Chronological snobbery is an argument that the thinking, art, or science of an earlier time is inherently inferior to that of the present, simply by virtue of its temporal priority or the belief that since civilization has advanced in certain areas, people of earlier periods were less intelligent. The term was coined by C. S. Lewis and Owen Barfield, and first mentioned by Lewis in his 1955 autobiographical work, Surprised by Joy. Chronological snobbery is a form of appeal to novelty.
As Barfield explains it, it is the belief that "intellectually, humanity languished for countless generations in the most childish errors on all sorts of crucial subjects, until it was redeemed by some simple scientific dictum of the last century." The subject came up between them when Barfield had converted to Anthroposophy and was seeking to get Lewis (an atheist at the time) to join him.

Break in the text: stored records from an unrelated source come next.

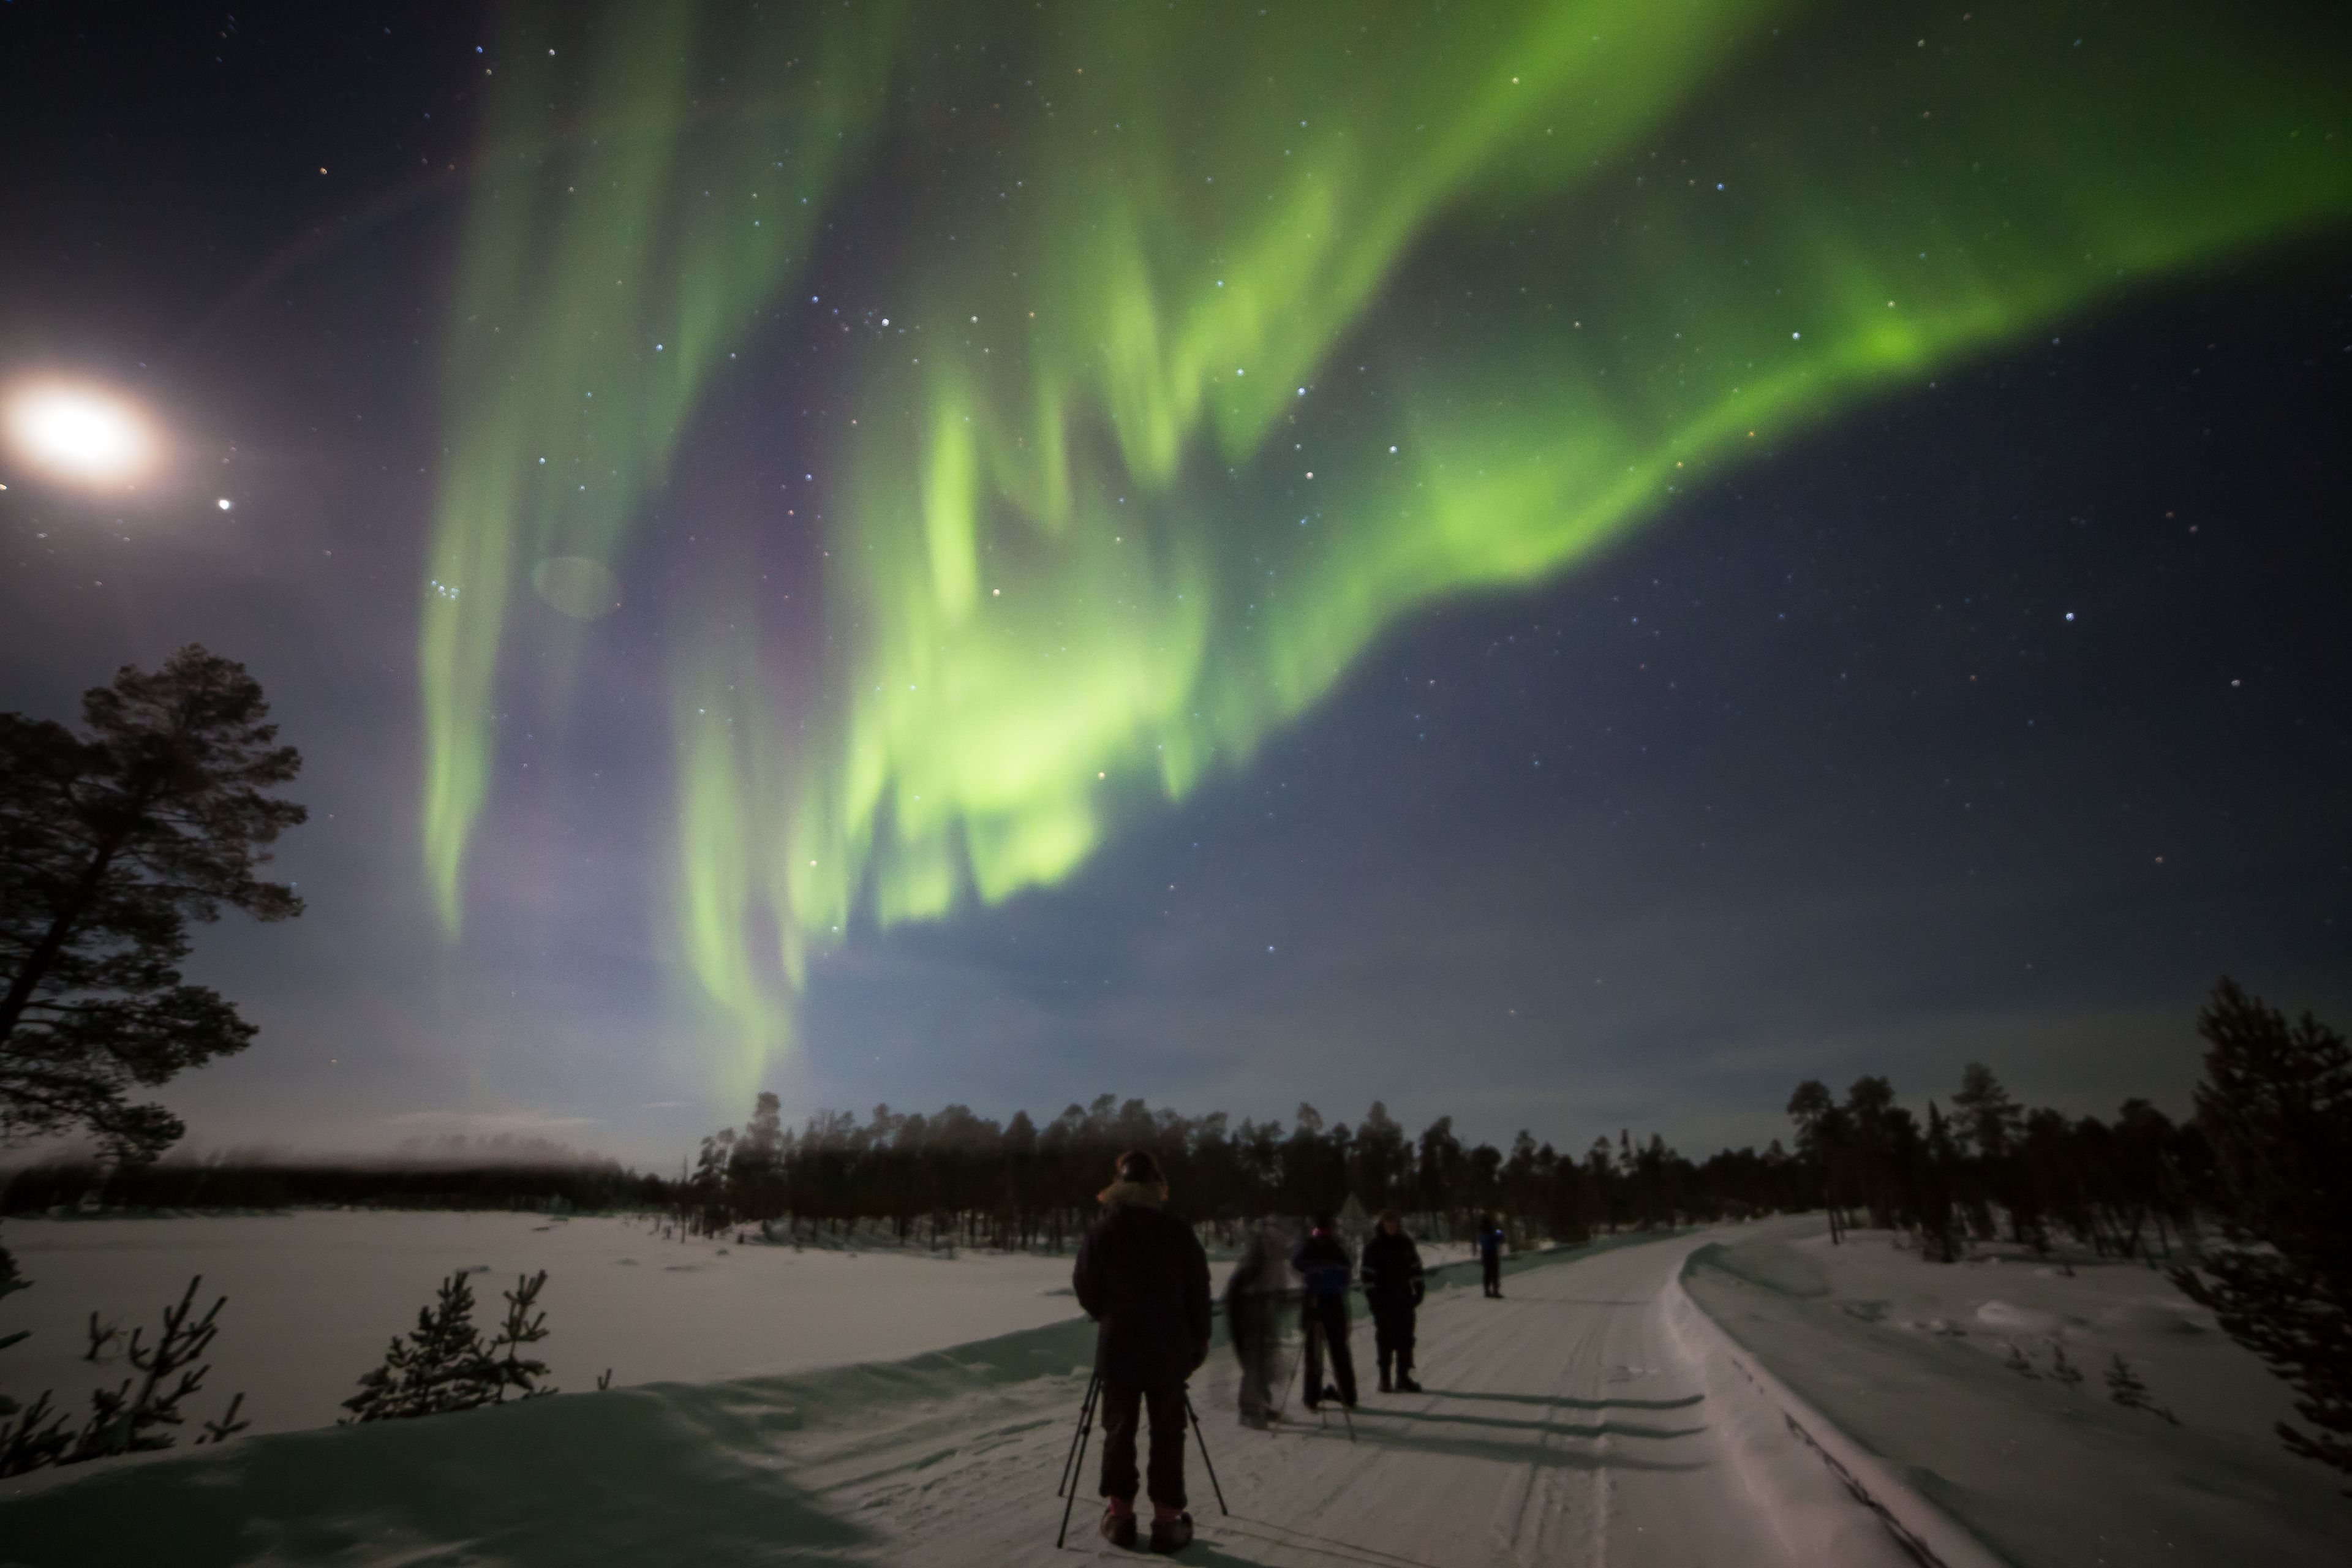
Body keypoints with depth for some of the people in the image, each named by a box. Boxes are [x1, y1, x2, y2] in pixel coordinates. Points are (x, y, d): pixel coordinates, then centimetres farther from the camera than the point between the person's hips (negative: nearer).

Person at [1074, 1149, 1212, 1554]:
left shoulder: (1100, 1233, -8)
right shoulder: (1179, 1233, -8)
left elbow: (1087, 1292, 0)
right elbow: (1198, 1291, -3)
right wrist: (1199, 1339, 11)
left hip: (1117, 1349, 1)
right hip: (1170, 1350, 0)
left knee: (1119, 1431, 15)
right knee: (1168, 1434, 10)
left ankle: (1119, 1513, 21)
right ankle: (1167, 1518, 13)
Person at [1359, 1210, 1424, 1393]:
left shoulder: (1406, 1243, 6)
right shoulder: (1373, 1246, -6)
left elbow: (1415, 1268, 14)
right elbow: (1367, 1274, -7)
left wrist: (1419, 1290, 7)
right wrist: (1371, 1297, -11)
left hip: (1404, 1299, 4)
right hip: (1384, 1301, -4)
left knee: (1406, 1338, 6)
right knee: (1385, 1339, 1)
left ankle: (1403, 1376, 15)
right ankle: (1385, 1379, 10)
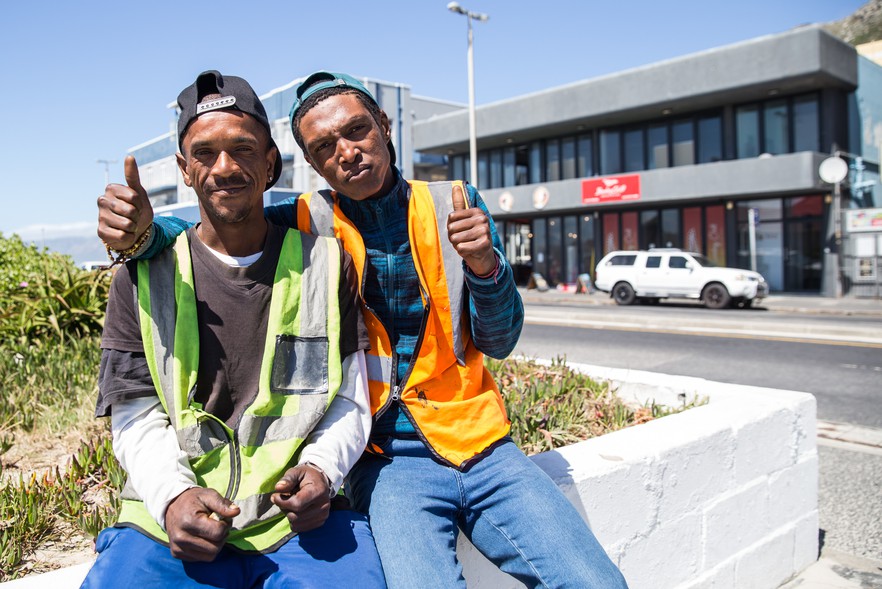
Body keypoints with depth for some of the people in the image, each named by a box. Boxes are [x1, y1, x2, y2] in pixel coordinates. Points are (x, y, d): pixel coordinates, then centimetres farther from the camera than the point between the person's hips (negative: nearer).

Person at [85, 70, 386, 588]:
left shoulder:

One of Lewis's objections was that religion was simply outdated, and in Surprised by Joy (chapter 13, pp. 207–208), he describes how this was fallacious:
Barfield never made me an Anthroposophist, but his counterattacks destroyed forever two elements in my own thought. In the first place he made short work of what I have called my "chronological snobbery," the uncritical acceptance of the intellectual climate common to our own age and the assumption that whatever has gone out of date is on that account discredited. You must find why it went out of date. Was it ever refuted (and if so by whom, where, and how conclusively) or did it merely die away as fashions do? If the latter, this tells us nothing about its truth or falsehood. From seeing this, one passes to the realization that our own age is also "a period," and certainly has, like all periods, its own characteristic illusions. They are likeliest to lurk in those widespread assumptions which are so ingrained in the age that no one dares to attack or feels it necessary to defend them.
A manifestation of chronological snobbery is the usage in general of the word "medieval" to mean "backwards".